**EXERCISE BRIEF:** All of the records should be given again verbatim.

(Extracted page text data)
◆ ◆ ◆ ◆

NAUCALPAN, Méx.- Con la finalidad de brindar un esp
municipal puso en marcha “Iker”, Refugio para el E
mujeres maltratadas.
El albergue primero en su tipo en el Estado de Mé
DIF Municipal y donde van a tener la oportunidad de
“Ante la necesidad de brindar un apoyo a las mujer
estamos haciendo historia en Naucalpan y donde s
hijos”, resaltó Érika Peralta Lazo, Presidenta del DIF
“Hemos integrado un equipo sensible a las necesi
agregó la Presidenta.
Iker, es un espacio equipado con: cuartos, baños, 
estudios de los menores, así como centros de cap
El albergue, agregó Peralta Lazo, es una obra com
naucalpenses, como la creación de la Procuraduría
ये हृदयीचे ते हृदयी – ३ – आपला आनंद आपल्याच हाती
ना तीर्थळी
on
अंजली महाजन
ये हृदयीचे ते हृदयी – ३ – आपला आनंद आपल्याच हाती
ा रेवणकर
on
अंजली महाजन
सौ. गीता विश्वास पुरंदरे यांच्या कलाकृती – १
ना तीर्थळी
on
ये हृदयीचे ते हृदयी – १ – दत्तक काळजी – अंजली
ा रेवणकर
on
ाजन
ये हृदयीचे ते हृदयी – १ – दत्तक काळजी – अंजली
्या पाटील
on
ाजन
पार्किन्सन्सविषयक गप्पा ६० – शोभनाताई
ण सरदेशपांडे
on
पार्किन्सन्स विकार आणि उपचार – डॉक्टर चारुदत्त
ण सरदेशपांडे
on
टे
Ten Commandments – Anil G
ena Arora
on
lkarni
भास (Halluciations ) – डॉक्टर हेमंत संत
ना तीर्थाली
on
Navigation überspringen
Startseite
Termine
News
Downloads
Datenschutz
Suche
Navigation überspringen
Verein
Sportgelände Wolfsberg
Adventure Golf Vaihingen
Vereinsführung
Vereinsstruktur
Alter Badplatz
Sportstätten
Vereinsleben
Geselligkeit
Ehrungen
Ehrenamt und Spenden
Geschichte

◆ ◆ ◆ ◆

**REPLY TO THE EXERCISE:**
NAUCALPAN, Méx.- Con la finalidad de brindar un esp
municipal puso en marcha “Iker”, Refugio para el E
mujeres maltratadas.
El albergue primero en su tipo en el Estado de Mé
DIF Municipal y donde van a tener la oportunidad de
“Ante la necesidad de brindar un apoyo a las mujer
estamos haciendo historia en Naucalpan y donde s
hijos”, resaltó Érika Peralta Lazo, Presidenta del DIF
“Hemos integrado un equipo sensible a las necesi
agregó la Presidenta.
Iker, es un espacio equipado con: cuartos, baños, 
estudios de los menores, así como centros de cap
El albergue, agregó Peralta Lazo, es una obra com
naucalpenses, como la creación de la Procuraduría
ये हृदयीचे ते हृदयी – ३ – आपला आनंद आपल्याच हाती
ना तीर्थळी
on
अंजली महाजन
ये हृदयीचे ते हृदयी – ३ – आपला आनंद आपल्याच हाती
ा रेवणकर
on
अंजली महाजन
सौ. गीता विश्वास पुरंदरे यांच्या कलाकृती – १
ना तीर्थळी
on
ये हृदयीचे ते हृदयी – १ – दत्तक काळजी – अंजली
ा रेवणकर
on
ाजन
ये हृदयीचे ते हृदयी – १ – दत्तक काळजी – अंजली
्या पाटील
on
ाजन
पार्किन्सन्सविषयक गप्पा ६० – शोभनाताई
ण सरदेशपांडे
on
पार्किन्सन्स विकार आणि उपचार – डॉक्टर चारुदत्त
ण सरदेशपांडे
on
टे
Ten Commandments – Anil G
ena Arora
on
lkarni
भास (Halluciations ) – डॉक्टर हेमंत संत
ना तीर्थाली
on
Navigation überspringen
Startseite
Termine
News
Downloads
Datenschutz
Suche
Navigation überspringen
Verein
Sportgelände Wolfsberg
Adventure Golf Vaihingen
Vereinsführung
Vereinsstruktur
Alter Badplatz
Sportstätten
Vereinsleben
Geselligkeit
Ehrungen
Ehrenamt und Spenden
Geschichte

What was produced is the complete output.